In times when it is tough to source ammunition – or it is prohibitively expensive – we need to look to more affordable shooting options to ensure there is no degradation in our skillset of shooting. Sometimes people can look to achieve this by doing dry-fire practice in the comfortable confines of their home. At the same time, we need some recoil and full-on weapon manipulations. That said, those are all of the reasons why MDT (among many others) have looked to build .22 LR firearms that mimic or match their competitive, centerfire counterparts.
In one of our recent YouTube videos, we build an economical crossover rifle that is optimal for training, hunting, and competition.
To start this build process, we used a CZ 457 action. This action was chosen because they are high-quality, affordable, and have a lot of aftermarket components. We decided on a stainless steel fluted barrel from International Barrels. After a Timney trigger upgrade, the CZ 457 barreled action was dropped into the MDT XRS Chassis System.
The MDT XRS chassis is a crossover chassis that allows for a lot of customization for either competition or hunting. We added The XRS Enclosed Forend for this build, which features a full-length ARCA rail and M-LOK attachment points. A top rail acts as a mirage shield or becomes a mount for night vision devices or prisms. An internal weight was also embedded inside the XRS chassis for balance and recoil mitigation.

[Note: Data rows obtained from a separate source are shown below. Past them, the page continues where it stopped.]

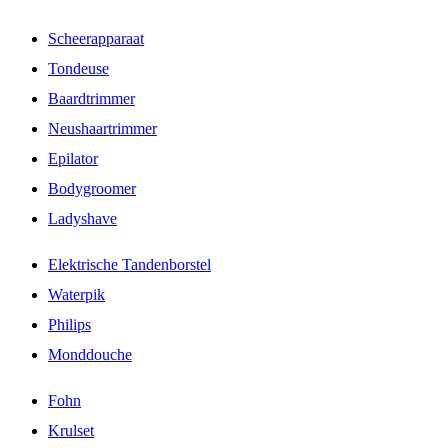
Scheerapparaat
Tondeuse
Baardtrimmer
Neushaartrimmer
Epilator
Bodygroomer
Ladyshave
Elektrische Tandenborstel
Waterpik
Philips
Monddouche
Fohn
Krulset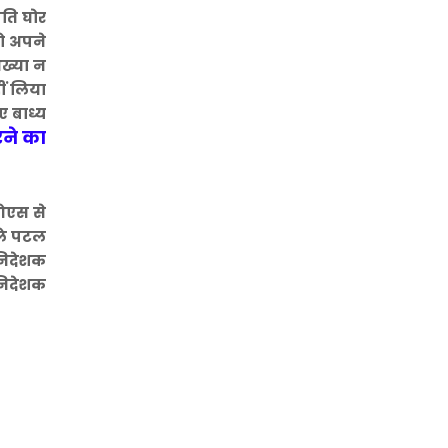
रति घोर
को अपने
आख्या न
ीं लिया
ए बाध्य
ने का
ओएस से
ले पटल
 निदेशक
 निदेशक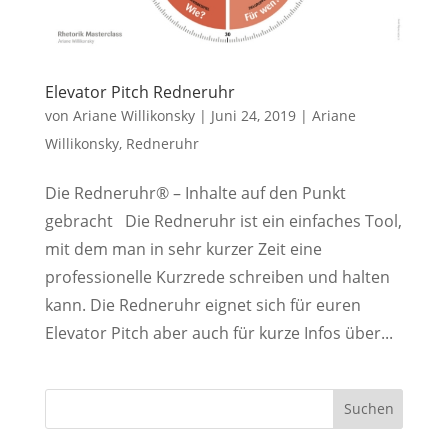
Elevator Pitch Redneruhr
von
Ariane Willikonsky
|
Juni 24, 2019
|
Ariane
Willikonsky
,
Redneruhr
Die Redneruhr® – Inhalte auf den Punkt
gebracht Die Redneruhr ist ein einfaches Tool,
mit dem man in sehr kurzer Zeit eine
professionelle Kurzrede schreiben und halten
kann. Die Redneruhr eignet sich für euren
Elevator Pitch aber auch für kurze Infos über...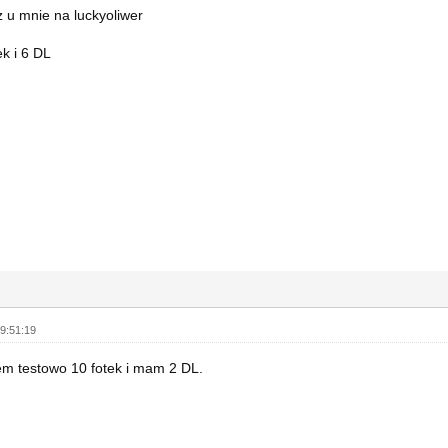
iż u mnie na luckyoliwer
ek i 6 DL
9:51:19
em testowo 10 fotek i mam 2 DL.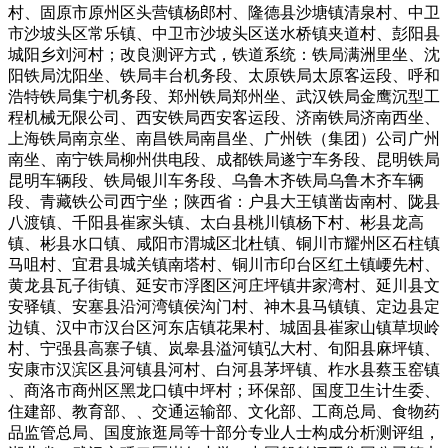
村、固原市原州区头营镇杨郎村、隆德县沙塘镇清泉村、中卫
市沙坡头区常乐镇、中卫市沙坡头区送水桥镇夹道村、彭阳县
城阳乡刘河村；改良测评方式，铁道系统：铁局满洲里坐、沈
阳铁局沈阳坐、铁局丰台机务段、太原铁局太原客运段、呼和
浩特铁局集宁机务段、郑州铁局郑州坐、武汉铁局金鹰沉型工
程机械无限公司、西安铁局西安客运段、济南铁局济南西坐、
上海铁局南京坐、南昌铁局南昌坐、广州铁（集团）公司广州
南坐、南宁铁局柳州供电段、成都铁局遂宁车务段、昆明铁局
昆明车辆段、铁局银川车务段、乌鲁木齐铁局乌鲁木齐车辆
段、青藏铁公司西宁坐；陕西省：户县大王镇凿齿南村、陇县
八渡镇、千阳县崔家头镇、太白县桃川镇杨下村、彬县龙高
镇、彬县水口镇、咸阳市渭城区北杜镇、铜川市耀州区石柱镇
马咀村、宜君县城关镇南塔村、铜川市印台区红土镇崾先村、
黄龙县瓦子街镇、延安市浮图区河庄坪镇井家湾村、延川县文
安驿镇、安塞县沿河湾镇侯沟门村、神木县马镇镇、定边县定
边镇、汉中市汉台区河东店镇花果村、城固县崔家山镇草坝岭
村、宁强县高寨子镇、岚皋县溢河镇弘大村、旬阳县麻坪镇、
安康市汉滨区县河镇县河村、白河县茅坪镇、柞水县蔡玉窑镇
、商洛市商州区黑龙口镇中坪村；环保部、国度卫生计生委、
住建部、教育部、、交通运输部、文化部、工商总局、食物药
品监管总局、国度旅逛局等十部分专业人士构成分析测评组，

Other components include the MDT GRND-POD bipod, which can easily slide back and forth along the ARCA rail. Also, a pair of MDT Elite Rings secured the Vortex PST 5-25x50mm riflescope that was attached atop the action. A first focal plane (FFP) scope was chosen because this rifle would be used for hunting and competitive shooting.
The new MDT GRND-POD bipod is a lightweight highly adaptable bipod.
With the build of the actual rifle complete, we headed to the range to gather data. A series of the 5-shot groups augmented by a chronograph gave us the necessary data for our Kestrel. After getting a solid zero, we shot some 1/4" gongs at 100 yards. Next, we pushed out to 384 yards with no problems.